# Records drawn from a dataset

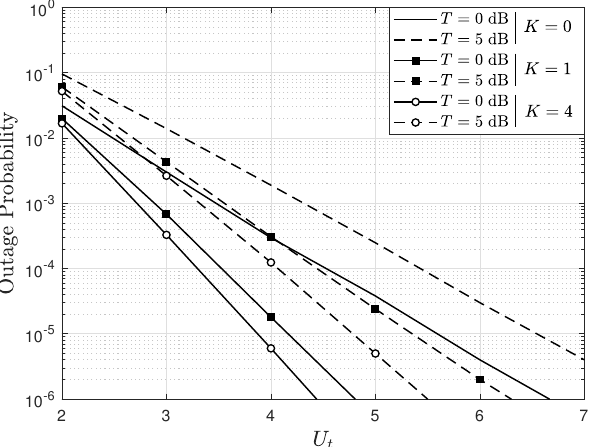
Figure 3. OP as a function of E b / N 0 , parameterized by U t and by e , considering BPSK modulation, A = 4, U = 4, T = 0 dB, and a channel with Rician factor K = 1.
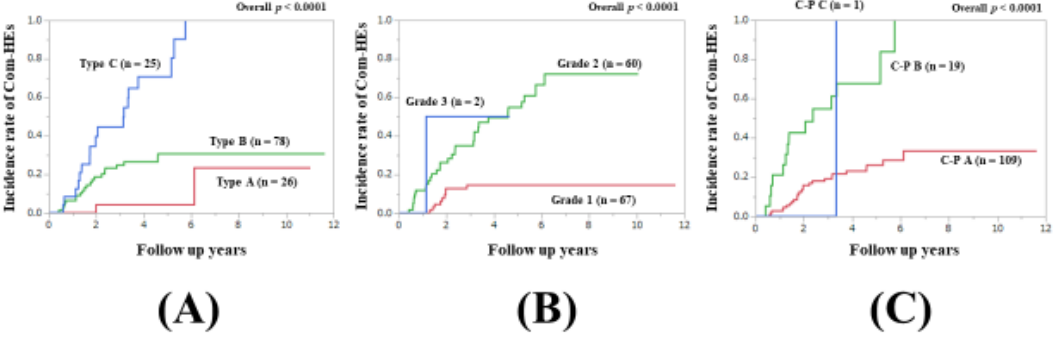
Figure 3. Cumulative incidence rates of composite hepatic events in patients less than 67 years (median value in our cohort, n = 129). ( A ) Serum Zn level grading system. ( B ) ALBI grading system. ( C ) Child–Pugh classification.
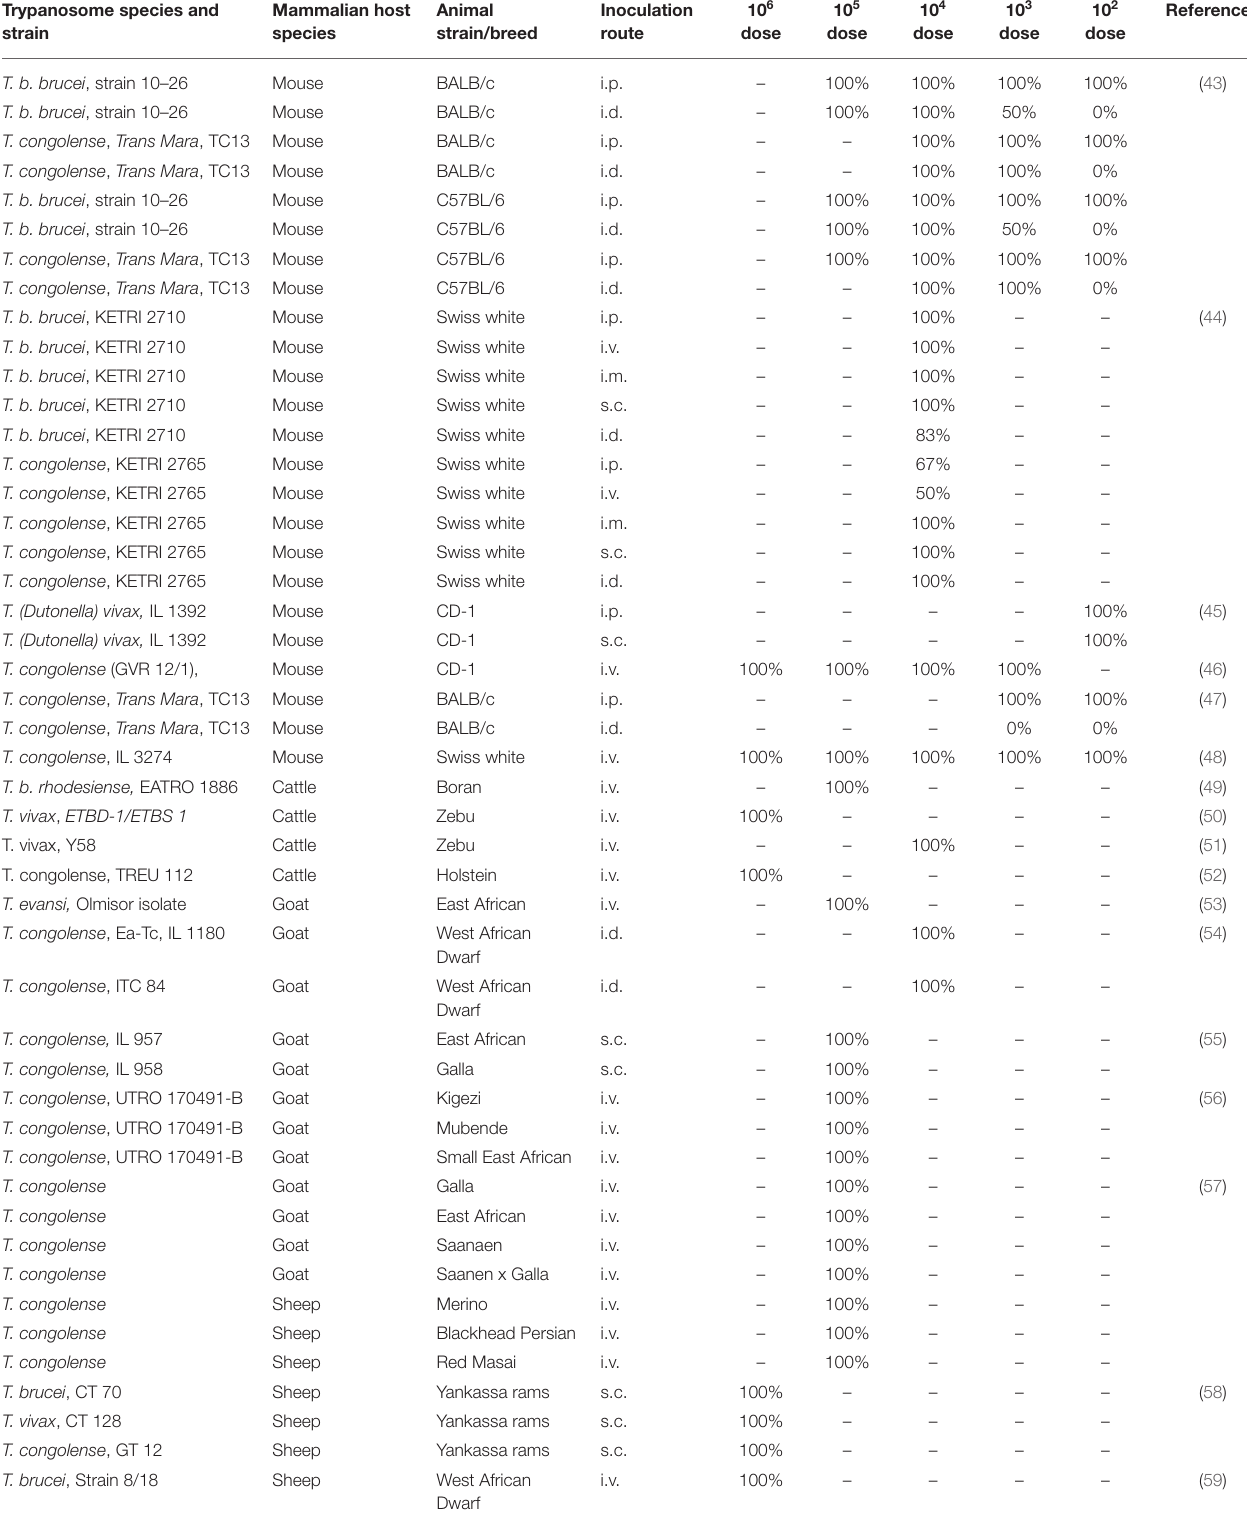
TABLE 1 | Susceptibility of various animal models to different trypanosome strains represented by the proportion of animals displaying a patent infection, depending on route and dose. Trypanosome species and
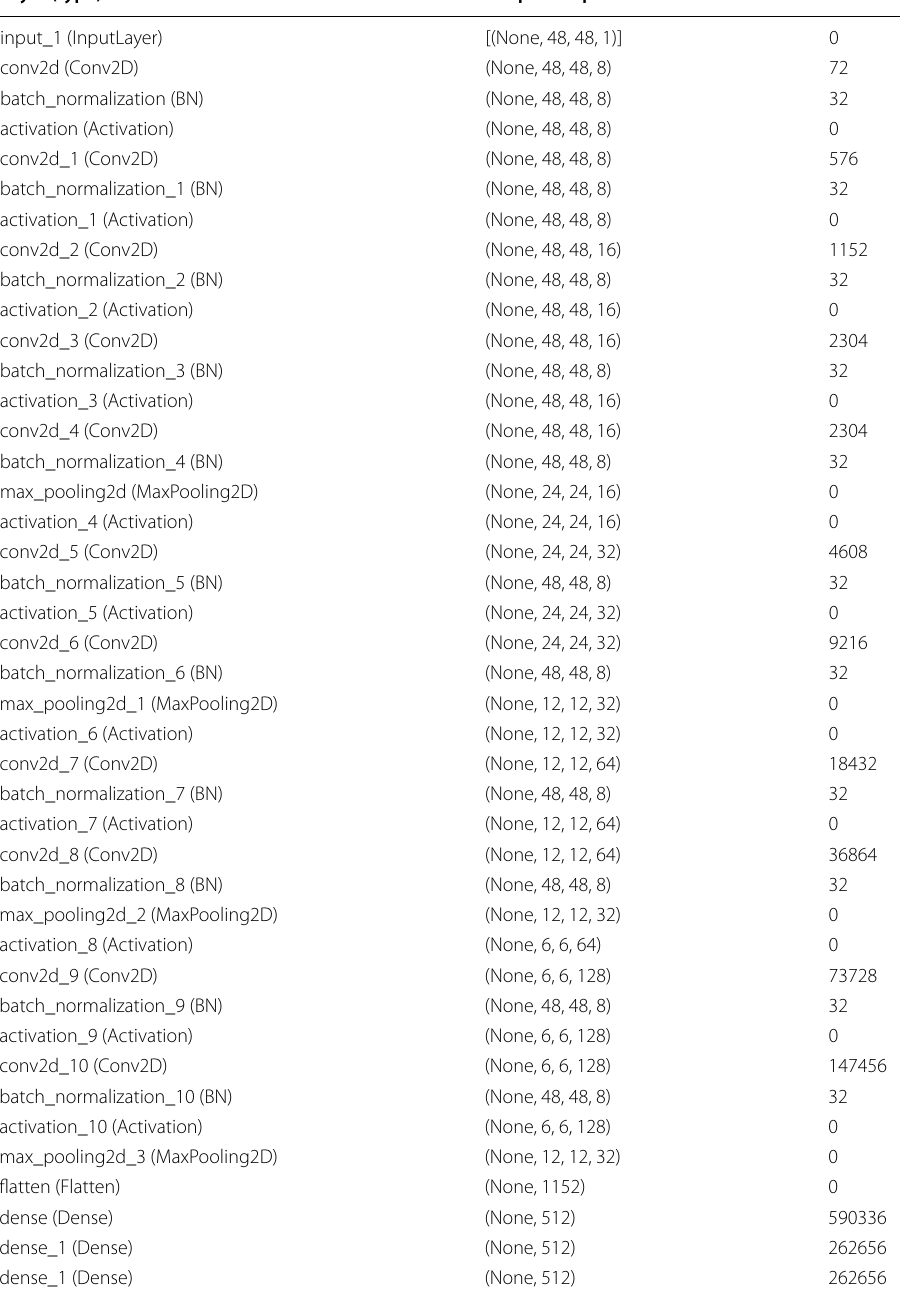
Table 4 Architecture with-out separable convolution, with dense layers (ARCH-4) Layer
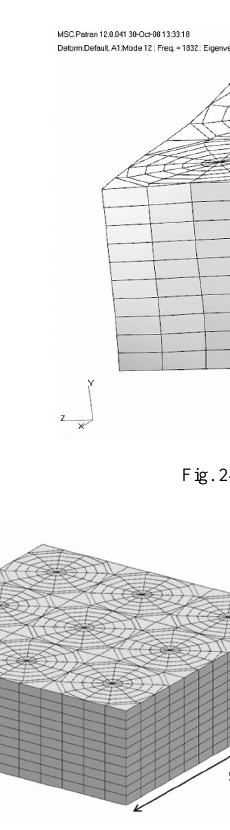
Fig. 25. Nona-cell dynamic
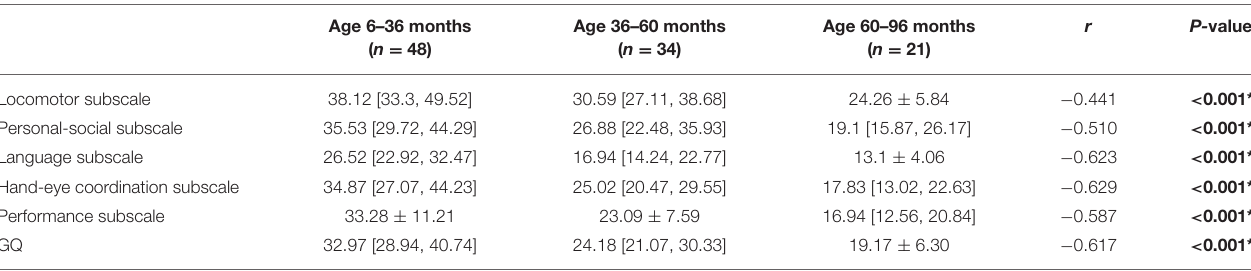
TABLE 2 | Distribution of the subscale quotients for the GMDS-C by age group a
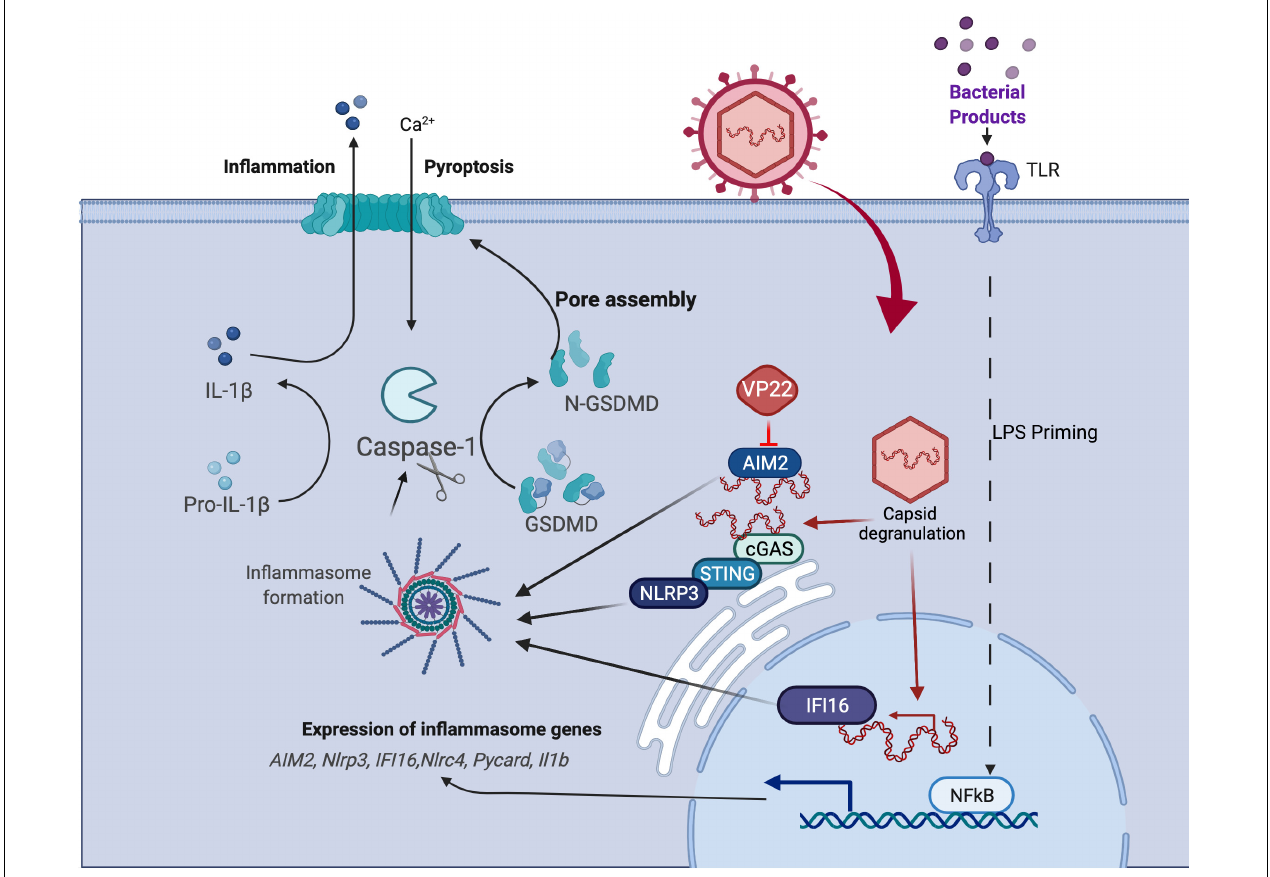
FIGURE 3 | HSV1 manipulation of the pyroptosis pathway. Pyroptosis is defined as GSDM-mediated programmed cell death that is triggered through inflammasome formation and cleavage of pro-caspase 1 to enzymatically active caspase 1 that, in turn, activates GSDM (see text). Studies of virus-mediated pyroptosis rely on in vitro models in which cells are primed to upregulate viral sensors and inflammasome components following LPS stimulation followed subsequently by virus infection. HSV1 infection has been shown to manipulate pyroptosis by AIM2 inflammasome blockade via virus-encoded VP22, although other suppressors may be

# What needs to be done
Repeat the preceding records precisely, and leave every picture out of the copy.

# Answer space
Figure 3. OP as a function of E b / N 0 , parameterized by U t and by e , considering BPSK modulation, A = 4, U = 4, T = 0 dB, and a channel with Rician factor K = 1.
Figure 3. Cumulative incidence rates of composite hepatic events in patients less than 67 years (median value in our cohort, n = 129). ( A ) Serum Zn level grading system. ( B ) ALBI grading system. ( C ) Child–Pugh classification.
TABLE 1 | Susceptibility of various animal models to different trypanosome strains represented by the proportion of animals displaying a patent infection, depending on route and dose. Trypanosome species and
Table 4 Architecture with-out separable convolution, with dense layers (ARCH-4) Layer
Fig. 25. Nona-cell dynamic
TABLE 2 | Distribution of the subscale quotients for the GMDS-C by age group a
FIGURE 3 | HSV1 manipulation of the pyroptosis pathway. Pyroptosis is defined as GSDM-mediated programmed cell death that is triggered through inflammasome formation and cleavage of pro-caspase 1 to enzymatically active caspase 1 that, in turn, activates GSDM (see text). Studies of virus-mediated pyroptosis rely on in vitro models in which cells are primed to upregulate viral sensors and inflammasome components following LPS stimulation followed subsequently by virus infection. HSV1 infection has been shown to manipulate pyroptosis by AIM2 inflammasome blockade via virus-encoded VP22, although other suppressors may be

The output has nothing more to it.